### CHALLENGE
Could you switch every "pose" to "camera" in these lines, changing nothing else and leaving the pictures out of your answer?

### ITEMS
----------------
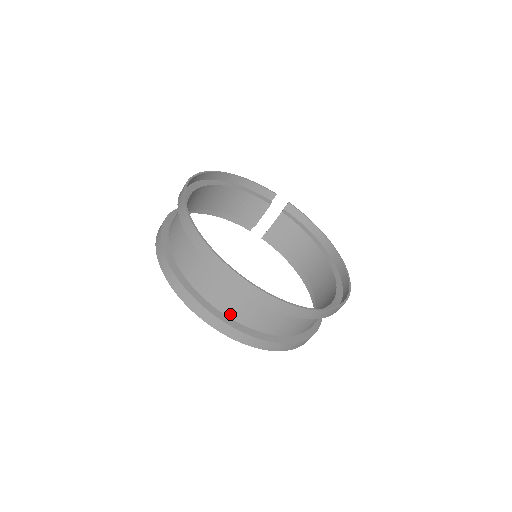
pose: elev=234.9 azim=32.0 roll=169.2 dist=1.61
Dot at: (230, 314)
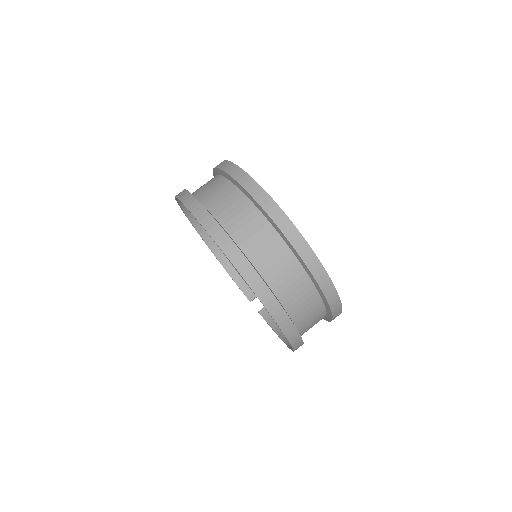
Dot at: (220, 218)
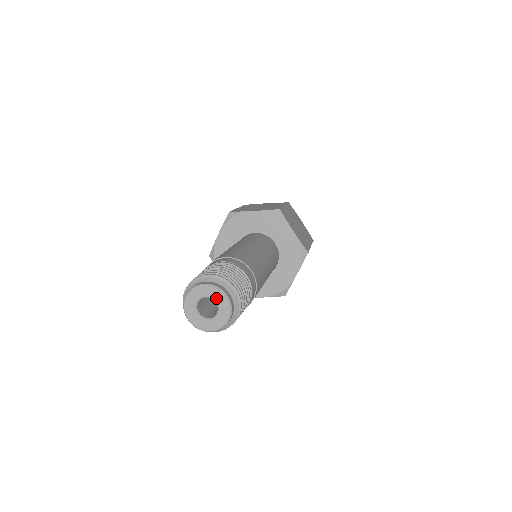
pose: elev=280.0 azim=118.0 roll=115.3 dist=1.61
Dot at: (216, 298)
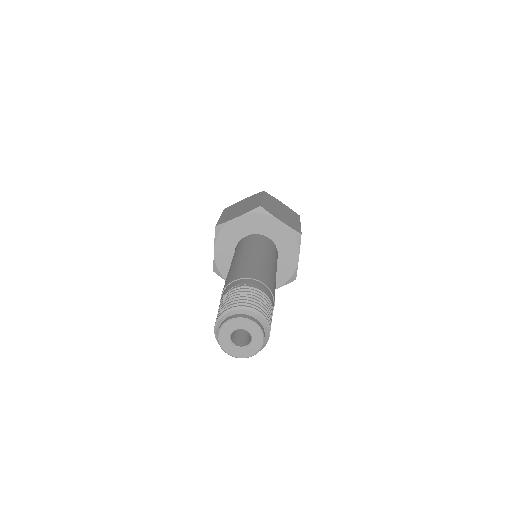
Dot at: (245, 327)
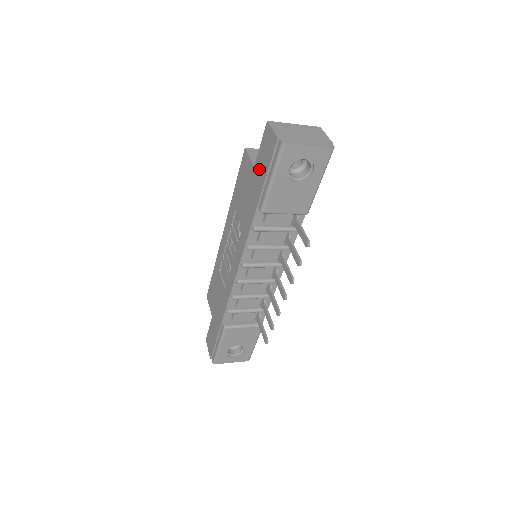
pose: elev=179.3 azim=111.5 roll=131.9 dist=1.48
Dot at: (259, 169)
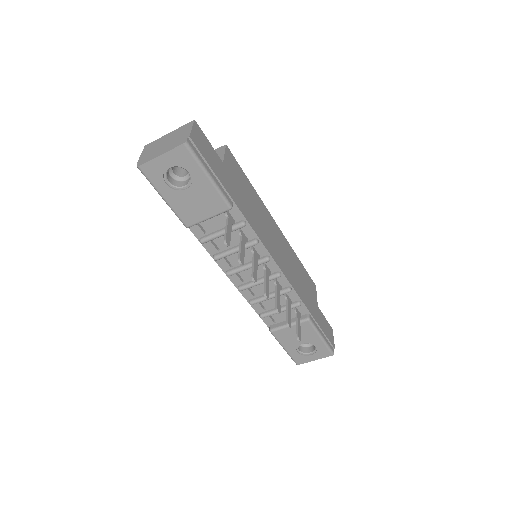
Dot at: occluded
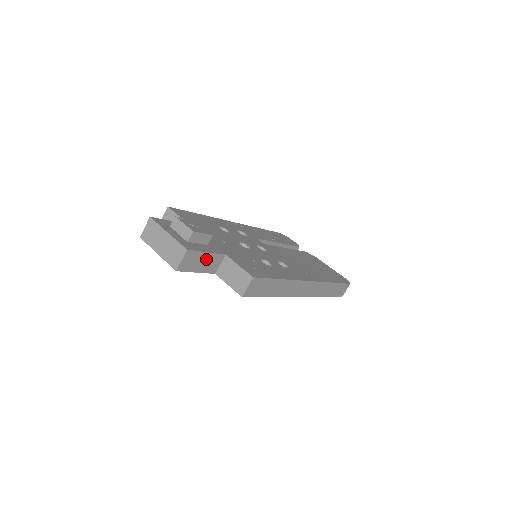
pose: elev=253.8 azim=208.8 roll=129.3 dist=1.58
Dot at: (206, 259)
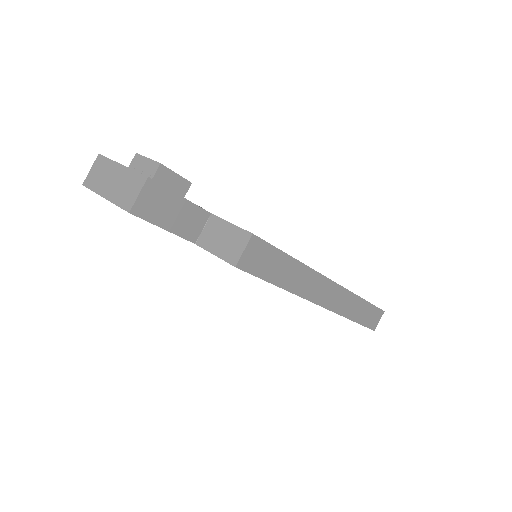
Dot at: (180, 209)
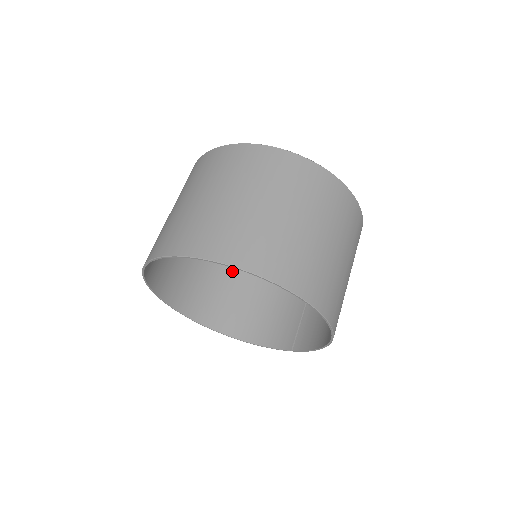
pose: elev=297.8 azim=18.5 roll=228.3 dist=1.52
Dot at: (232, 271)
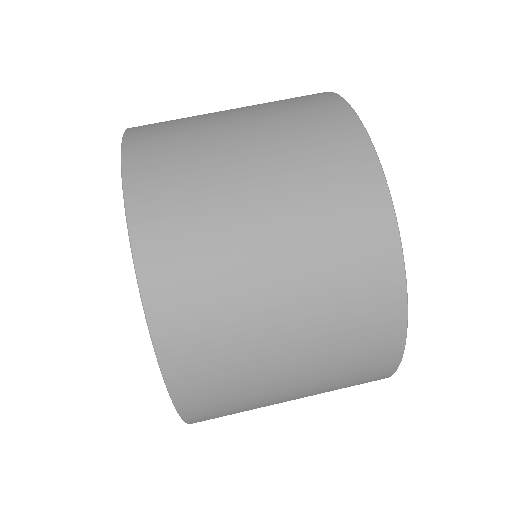
Dot at: occluded
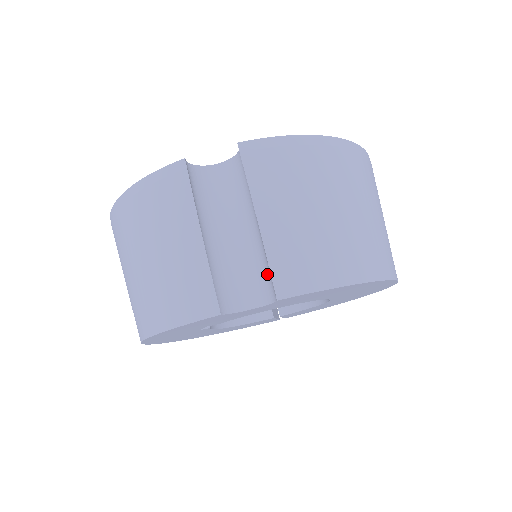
----------------
### FULL ANSWER
camera: elev=234.9 azim=32.0 roll=169.2 dist=1.61
Dot at: (230, 314)
Dot at: (220, 218)
camera: elev=280.0 azim=118.0 roll=115.3 dist=1.61
Dot at: (216, 298)
Dot at: (245, 327)
camera: elev=179.3 azim=111.5 roll=131.9 dist=1.48
Dot at: (259, 169)
Dot at: occluded
camera: elev=253.8 azim=208.8 roll=129.3 dist=1.58
Dot at: (206, 259)
Dot at: (180, 209)
camera: elev=297.8 azim=18.5 roll=228.3 dist=1.52
Dot at: (232, 271)
Dot at: occluded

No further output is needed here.